The enzyme carboxylesterase (or carboxylic-ester hydrolase, EC 3.1.1.1; systematic name carboxylic-ester hydrolase) catalyzes reactions of the following form:

a carboxylic ester + H2O  an alcohol + a carboxylate

Most enzymes from this group are serine hydrolases belonging to the superfamily of proteins with α/β hydrolase fold. Some exceptions include an esterase with β-lactamase-like structure ().

Carboxylesterases are widely distributed in nature, and are common in mammalian liver. Many participate in phase I metabolism of xenobiotics such as toxins or drugs; the resulting carboxylates are then conjugated by other enzymes to increase solubility and eventually excreted. The essential polyunsaturated fatty acid arachidonic acid (AA C20H32O2; 20:4, n-6), formed by the synthesis from dietary linoleic acid (LA: C18H32O2 18:2, n-6), has a role as a human carboxylesterase inhibitor.

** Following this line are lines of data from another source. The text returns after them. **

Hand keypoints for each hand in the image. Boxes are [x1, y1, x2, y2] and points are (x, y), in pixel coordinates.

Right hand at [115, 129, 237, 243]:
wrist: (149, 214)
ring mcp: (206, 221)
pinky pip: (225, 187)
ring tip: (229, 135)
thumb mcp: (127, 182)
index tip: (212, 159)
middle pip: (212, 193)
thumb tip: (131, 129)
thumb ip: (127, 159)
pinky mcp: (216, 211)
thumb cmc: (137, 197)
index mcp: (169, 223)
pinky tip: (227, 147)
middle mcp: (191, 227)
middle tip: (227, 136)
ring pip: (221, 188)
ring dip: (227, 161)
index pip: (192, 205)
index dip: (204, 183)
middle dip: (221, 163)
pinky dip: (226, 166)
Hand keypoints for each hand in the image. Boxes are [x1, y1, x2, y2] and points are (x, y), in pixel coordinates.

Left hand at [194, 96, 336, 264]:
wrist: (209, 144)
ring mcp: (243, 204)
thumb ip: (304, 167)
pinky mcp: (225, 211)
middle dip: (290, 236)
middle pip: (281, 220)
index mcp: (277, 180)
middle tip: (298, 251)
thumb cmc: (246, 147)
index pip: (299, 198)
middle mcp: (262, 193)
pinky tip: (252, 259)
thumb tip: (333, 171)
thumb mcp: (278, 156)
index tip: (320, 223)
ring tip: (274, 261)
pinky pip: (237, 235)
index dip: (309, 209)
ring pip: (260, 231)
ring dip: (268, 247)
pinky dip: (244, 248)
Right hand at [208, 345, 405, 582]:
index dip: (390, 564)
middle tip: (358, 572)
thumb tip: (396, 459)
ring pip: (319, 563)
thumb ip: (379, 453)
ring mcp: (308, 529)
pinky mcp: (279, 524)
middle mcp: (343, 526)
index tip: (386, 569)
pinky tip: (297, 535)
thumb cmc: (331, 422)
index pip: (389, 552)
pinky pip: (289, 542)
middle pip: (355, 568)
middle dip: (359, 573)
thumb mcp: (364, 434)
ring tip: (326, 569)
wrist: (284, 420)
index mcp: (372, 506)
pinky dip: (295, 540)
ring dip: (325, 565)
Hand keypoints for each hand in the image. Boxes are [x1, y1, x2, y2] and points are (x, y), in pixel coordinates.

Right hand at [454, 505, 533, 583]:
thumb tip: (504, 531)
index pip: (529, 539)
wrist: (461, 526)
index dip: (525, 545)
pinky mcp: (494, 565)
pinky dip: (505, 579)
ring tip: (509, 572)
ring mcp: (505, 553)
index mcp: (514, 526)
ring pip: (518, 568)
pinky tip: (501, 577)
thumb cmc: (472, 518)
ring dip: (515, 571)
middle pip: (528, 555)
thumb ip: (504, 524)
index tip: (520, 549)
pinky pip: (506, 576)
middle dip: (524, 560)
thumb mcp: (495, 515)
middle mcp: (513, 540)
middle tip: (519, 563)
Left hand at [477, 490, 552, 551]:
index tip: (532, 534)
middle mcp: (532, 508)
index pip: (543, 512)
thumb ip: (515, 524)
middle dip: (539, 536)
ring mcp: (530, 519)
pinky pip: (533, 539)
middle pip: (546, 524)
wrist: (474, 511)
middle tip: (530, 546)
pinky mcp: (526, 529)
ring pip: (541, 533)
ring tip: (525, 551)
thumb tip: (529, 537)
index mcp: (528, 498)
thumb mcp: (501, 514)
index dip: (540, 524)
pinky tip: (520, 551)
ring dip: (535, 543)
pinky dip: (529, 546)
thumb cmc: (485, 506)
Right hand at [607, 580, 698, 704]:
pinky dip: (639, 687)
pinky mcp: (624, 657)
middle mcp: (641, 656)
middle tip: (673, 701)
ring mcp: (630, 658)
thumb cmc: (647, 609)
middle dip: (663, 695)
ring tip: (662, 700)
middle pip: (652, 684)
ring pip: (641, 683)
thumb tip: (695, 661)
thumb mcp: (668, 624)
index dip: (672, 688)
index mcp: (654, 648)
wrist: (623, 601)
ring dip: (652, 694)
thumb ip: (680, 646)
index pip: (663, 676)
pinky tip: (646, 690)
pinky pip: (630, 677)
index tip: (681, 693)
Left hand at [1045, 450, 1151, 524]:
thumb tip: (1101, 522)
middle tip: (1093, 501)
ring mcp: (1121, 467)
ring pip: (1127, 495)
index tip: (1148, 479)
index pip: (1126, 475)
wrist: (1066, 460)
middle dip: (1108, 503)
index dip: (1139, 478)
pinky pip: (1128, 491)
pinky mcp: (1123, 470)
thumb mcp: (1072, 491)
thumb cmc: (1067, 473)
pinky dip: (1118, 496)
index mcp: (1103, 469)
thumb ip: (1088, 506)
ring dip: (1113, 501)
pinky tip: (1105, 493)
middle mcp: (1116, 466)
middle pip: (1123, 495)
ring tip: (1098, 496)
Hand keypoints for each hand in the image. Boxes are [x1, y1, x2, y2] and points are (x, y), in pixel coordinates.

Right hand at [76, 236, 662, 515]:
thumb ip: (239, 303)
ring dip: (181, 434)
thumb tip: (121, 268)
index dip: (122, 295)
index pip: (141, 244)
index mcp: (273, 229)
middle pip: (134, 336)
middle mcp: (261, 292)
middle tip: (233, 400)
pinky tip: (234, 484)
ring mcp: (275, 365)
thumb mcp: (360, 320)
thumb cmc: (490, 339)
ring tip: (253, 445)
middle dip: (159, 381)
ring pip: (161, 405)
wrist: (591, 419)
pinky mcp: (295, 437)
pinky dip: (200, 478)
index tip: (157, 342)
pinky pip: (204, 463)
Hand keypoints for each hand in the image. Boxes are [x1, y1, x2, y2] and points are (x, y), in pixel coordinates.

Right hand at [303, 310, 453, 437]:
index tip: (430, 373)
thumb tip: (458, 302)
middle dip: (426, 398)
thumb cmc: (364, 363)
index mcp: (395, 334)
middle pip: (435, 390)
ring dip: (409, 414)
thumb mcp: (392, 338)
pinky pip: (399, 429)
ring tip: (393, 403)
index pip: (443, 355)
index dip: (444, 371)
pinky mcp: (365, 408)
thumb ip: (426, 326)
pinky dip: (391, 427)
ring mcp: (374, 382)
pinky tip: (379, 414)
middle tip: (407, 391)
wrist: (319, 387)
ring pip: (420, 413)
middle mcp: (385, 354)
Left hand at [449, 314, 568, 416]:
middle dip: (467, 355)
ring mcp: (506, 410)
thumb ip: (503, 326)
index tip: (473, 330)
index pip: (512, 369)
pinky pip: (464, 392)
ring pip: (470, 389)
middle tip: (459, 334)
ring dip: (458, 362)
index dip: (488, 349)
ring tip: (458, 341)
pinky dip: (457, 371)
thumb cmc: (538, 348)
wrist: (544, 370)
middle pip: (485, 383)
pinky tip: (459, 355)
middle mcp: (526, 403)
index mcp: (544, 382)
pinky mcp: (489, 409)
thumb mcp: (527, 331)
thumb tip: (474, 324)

The carboxylesterase family of evolutionarily related proteins (those with clear sequence homology to each other) includes a number of proteins with different substrate specificities, such as acetylcholinesterases.

Examples 

 acetylcholinesterase
 ali-esterase,
 B-esterase,
 butyrate esterase,
 butyryl esterase,
carboxylesterase 1
carboxylesterase 2
carboxylesterase 3
 esterase A,
 esterase B,
 esterase D,
 methylbutyrase,
 methylbutyrate esterase,
 monobutyrase,
 procaine esterase,
 propionyl esterase,
 triacetin esterase,
 vitamin A esterase, and
 cocaine esterase

The last enzyme also participates in alkaloid biosynthesis.

Genes 

Humans genes that encode carboxylesterase enzymes include:
 CES1
 CES2
 CES3
 CES4
 CES7
 CES8

An approved nomenclature has been established for the five mammalian carboxylesterase gene families.